- INPUT DATA
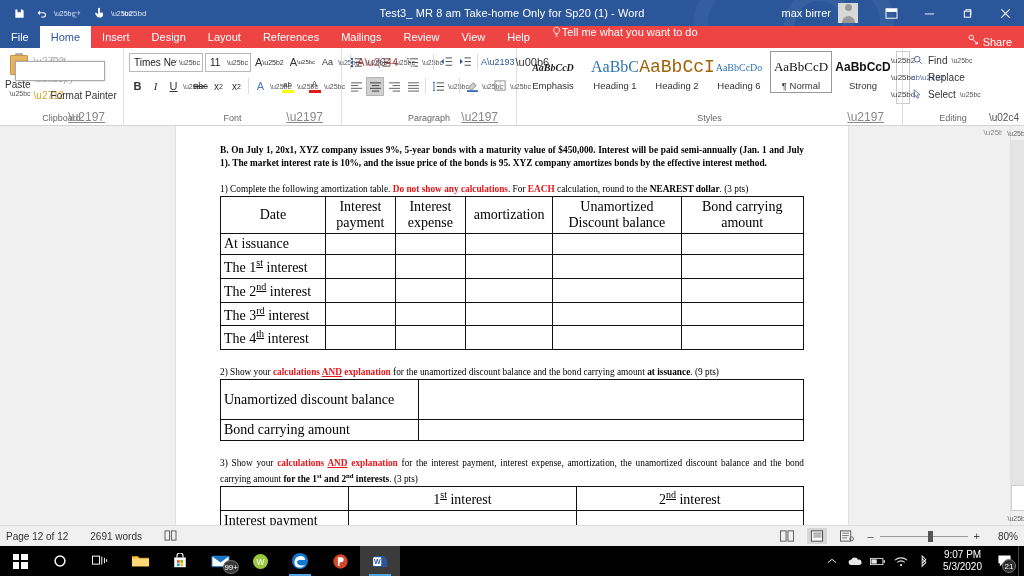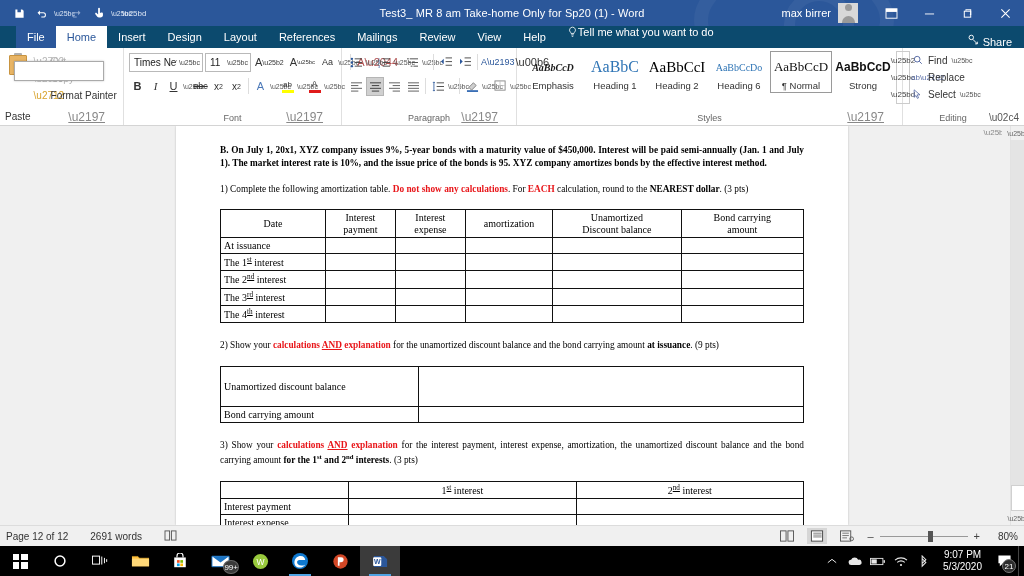--- a/index.html
+++ b/index.html
@@ -55,22 +55,22 @@
   .avatar .head { width: 7px; height:7px; border-radius:50%; background:#9a9a9a; position:relative; top:-6px;}
   .avatar .body { width: 13px; height:7px; border-radius:7px 7px 0 0; background:#9a9a9a; position:absolute; bottom:0;}
   .avatar-inner { position:relative; width:20px; height:20px; display:flex; align-items:center; justify-content:center;}
   .win-btn {
     width: 38px; height: 26px; display: flex; align-items: center; justify-content: center;
     color: #ffffff; font-size: 12px;
   }
 
   
   .tabbar {
-    height: 22px; background: #0c4a6e;
-    display: flex; align-items: stretch; position: relative; padding-left: 16px;
+    height: 22px; background: #ef4444;
+    display: flex; align-items: stretch; position: relative;
   }
   .tab {
     padding: 0 11px; display: flex; align-items: center;
     color: #ffffff; font-size: 11px; white-space: nowrap;
   }
   .tab.file { background: #2b579a; }
   .tab.active { background: #ffffff; color: #2b579a; }
   .tellme { display:flex; align-items:flex-start; gap:0; padding: 0 10px; color:#fff; font-size:11px;}
   .bulb { font-size: 11px; }
   .share {
@@ -96,22 +96,22 @@
     text-align: center; font-size: 9px; color: #666;
     height: 13px; line-height: 13px; position: relative;
   }
   .dialog-launcher {
     position: absolute; right: 18px; bottom: 1px;
     font-size: 12px; color: #888; text-decoration: underline;
   }
 
   
   .clip-paste {
-    width: 44px; display:flex; flex-direction:column; align-items:center;
-    font-size: 10px; color:#333; padding-top: 2px; gap: 32px;
+    width: 44px; display:flex; flex-direction:column; align-items:flex-end;
+    font-size: 10px; color:#333; padding-top: 2px;
   }
   .paste-ico { width: 24px; height: 26px; position: relative; }
   .paste-ico .board { position:absolute; left:3px; top:2px; width:18px; height:20px; background:#e8b464; border:1px solid #c89440; border-radius:1px;}
   .paste-ico .clipTop { position:absolute; left:8px; top:0px; width:8px; height:4px; background:#b0b0b0; border-radius:1px;}
   .paste-ico .page { position:absolute; left:8px; top:8px; width:13px; height:16px; background:#fff; border:1px solid #aaa;}
   .clip-caret { font-size: 7px; color:#555; line-height: 8px;}
   .clip-cmds { display:flex; flex-direction:column; justify-content:flex-start; padding-top:2px; }
   .cmd {
     display:flex; align-items:center; gap:4px; height:17px;
     font-size:10px; color:#333; padding: 0 3px; white-space: nowrap;
@@ -162,21 +162,21 @@
     border: 1px solid transparent;
   }
   .style-item.selected { border:1px solid #9a9a9a; background:#fff; }
   .style-prev {
     height: 26px; display:flex; align-items:center; justify-content:center;
     font-size: 12px; overflow:hidden; white-space:nowrap;
   }
   .style-name { font-size: 9.5px; color:#333; white-space:nowrap; }
   .sp-emphasis { font-family:"Liberation Serif", serif; font-style:italic; font-weight:bold; font-size:10px; color:#1a1a1a;}
   .sp-h1 { font-family:"Liberation Serif", serif; color:#2e74b5; font-size:16px; }
-  .sp-h2 { font-family:Liberation Serif, serif; color:#000000; font-size:15px; }
+  .sp-h2 { font-family:Liberation Mono, monospace; color:#a16207; font-size:18px; }
   .sp-h6 { font-family:"Liberation Serif", serif; color:#2e74b5; font-size:10px; }
   .sp-normal { font-family:"Liberation Serif", serif; color:#111; font-size:13px; }
   .sp-strong { font-family:"Liberation Sans", sans-serif; font-weight:bold; color:#111; font-size:12px; }
   .gallery-scroll {
     display:flex; flex-direction:column; justify-content:space-between;
     width:14px; border:1px solid #ccc; margin-left:2px;
   }
   .gs-btn { height:17px; display:flex; align-items:center; justify-content:center; font-size:8px; color:#444;}
 
   
@@ -201,21 +201,21 @@
     color: #000;
   }
   .p-body { font-size: 9.3px; line-height: 1.38; text-align: justify; font-weight: bold; }
   .p-q { font-size: 9.3px; line-height: 1.45; text-align: justify; margin-top: 13px; }
   .red { color: #e8161a; font-weight: bold; }
   .red-u { color: #e8161a; font-weight: bold; text-decoration: underline; }
   .bold { font-weight: bold; }
 
   table.doc {
     border-collapse: collapse; width: 100%;
-    margin-top: 13px; font-size: 10px;
+    margin-top: 0; font-size: 14px;
   }
   table.doc td, table.doc th {
     border: 1px solid #111; font-weight: normal; padding: 2px 3px;
     vertical-align: middle;
   }
   table.amort th { text-align:center; height: 27px; line-height:1.15; }
   table.amort td { height: 14.5px; }
   table.amort td.datecol { white-space: nowrap; }
   sup { font-size: 0.72em; vertical-align: super; }
   sup.u { text-decoration: underline; }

- PROBLEM DESCRIPTION
Output each record above word for word, leaving out images.

- TASK RESPONSE
--- a/index.html
+++ b/index.html
@@ -55,22 +55,22 @@
   .avatar .head { width: 7px; height:7px; border-radius:50%; background:#9a9a9a; position:relative; top:-6px;}
   .avatar .body { width: 13px; height:7px; border-radius:7px 7px 0 0; background:#9a9a9a; position:absolute; bottom:0;}
   .avatar-inner { position:relative; width:20px; height:20px; display:flex; align-items:center; justify-content:center;}
   .win-btn {
     width: 38px; height: 26px; display: flex; align-items: center; justify-content: center;
     color: #ffffff; font-size: 12px;
   }
 
   
   .tabbar {
-    height: 22px; background: #0c4a6e;
-    display: flex; align-items: stretch; position: relative; padding-left: 16px;
+    height: 22px; background: #ef4444;
+    display: flex; align-items: stretch; position: relative;
   }
   .tab {
     padding: 0 11px; display: flex; align-items: center;
     color: #ffffff; font-size: 11px; white-space: nowrap;
   }
   .tab.file { background: #2b579a; }
   .tab.active { background: #ffffff; color: #2b579a; }
   .tellme { display:flex; align-items:flex-start; gap:0; padding: 0 10px; color:#fff; font-size:11px;}
   .bulb { font-size: 11px; }
   .share {
@@ -96,22 +96,22 @@
     text-align: center; font-size: 9px; color: #666;
     height: 13px; line-height: 13px; position: relative;
   }
   .dialog-launcher {
     position: absolute; right: 18px; bottom: 1px;
     font-size: 12px; color: #888; text-decoration: underline;
   }
 
   
   .clip-paste {
-    width: 44px; display:flex; flex-direction:column; align-items:center;
-    font-size: 10px; color:#333; padding-top: 2px; gap: 32px;
+    width: 44px; display:flex; flex-direction:column; align-items:flex-end;
+    font-size: 10px; color:#333; padding-top: 2px;
   }
   .paste-ico { width: 24px; height: 26px; position: relative; }
   .paste-ico .board { position:absolute; left:3px; top:2px; width:18px; height:20px; background:#e8b464; border:1px solid #c89440; border-radius:1px;}
   .paste-ico .clipTop { position:absolute; left:8px; top:0px; width:8px; height:4px; background:#b0b0b0; border-radius:1px;}
   .paste-ico .page { position:absolute; left:8px; top:8px; width:13px; height:16px; background:#fff; border:1px solid #aaa;}
   .clip-caret { font-size: 7px; color:#555; line-height: 8px;}
   .clip-cmds { display:flex; flex-direction:column; justify-content:flex-start; padding-top:2px; }
   .cmd {
     display:flex; align-items:center; gap:4px; height:17px;
     font-size:10px; color:#333; padding: 0 3px; white-space: nowrap;
@@ -162,21 +162,21 @@
     border: 1px solid transparent;
   }
   .style-item.selected { border:1px solid #9a9a9a; background:#fff; }
   .style-prev {
     height: 26px; display:flex; align-items:center; justify-content:center;
     font-size: 12px; overflow:hidden; white-space:nowrap;
   }
   .style-name { font-size: 9.5px; color:#333; white-space:nowrap; }
   .sp-emphasis { font-family:"Liberation Serif", serif; font-style:italic; font-weight:bold; font-size:10px; color:#1a1a1a;}
   .sp-h1 { font-family:"Liberation Serif", serif; color:#2e74b5; font-size:16px; }
-  .sp-h2 { font-family:Liberation Serif, serif; color:#000000; font-size:15px; }
+  .sp-h2 { font-family:Liberation Mono, monospace; color:#a16207; font-size:18px; }
   .sp-h6 { font-family:"Liberation Serif", serif; color:#2e74b5; font-size:10px; }
   .sp-normal { font-family:"Liberation Serif", serif; color:#111; font-size:13px; }
   .sp-strong { font-family:"Liberation Sans", sans-serif; font-weight:bold; color:#111; font-size:12px; }
   .gallery-scroll {
     display:flex; flex-direction:column; justify-content:space-between;
     width:14px; border:1px solid #ccc; margin-left:2px;
   }
   .gs-btn { height:17px; display:flex; align-items:center; justify-content:center; font-size:8px; color:#444;}
 
   
@@ -201,21 +201,21 @@
     color: #000;
   }
   .p-body { font-size: 9.3px; line-height: 1.38; text-align: justify; font-weight: bold; }
   .p-q { font-size: 9.3px; line-height: 1.45; text-align: justify; margin-top: 13px; }
   .red { color: #e8161a; font-weight: bold; }
   .red-u { color: #e8161a; font-weight: bold; text-decoration: underline; }
   .bold { font-weight: bold; }
 
   table.doc {
     border-collapse: collapse; width: 100%;
-    margin-top: 13px; font-size: 10px;
+    margin-top: 0; font-size: 14px;
   }
   table.doc td, table.doc th {
     border: 1px solid #111; font-weight: normal; padding: 2px 3px;
     vertical-align: middle;
   }
   table.amort th { text-align:center; height: 27px; line-height:1.15; }
   table.amort td { height: 14.5px; }
   table.amort td.datecol { white-space: nowrap; }
   sup { font-size: 0.72em; vertical-align: super; }
   sup.u { text-decoration: underline; }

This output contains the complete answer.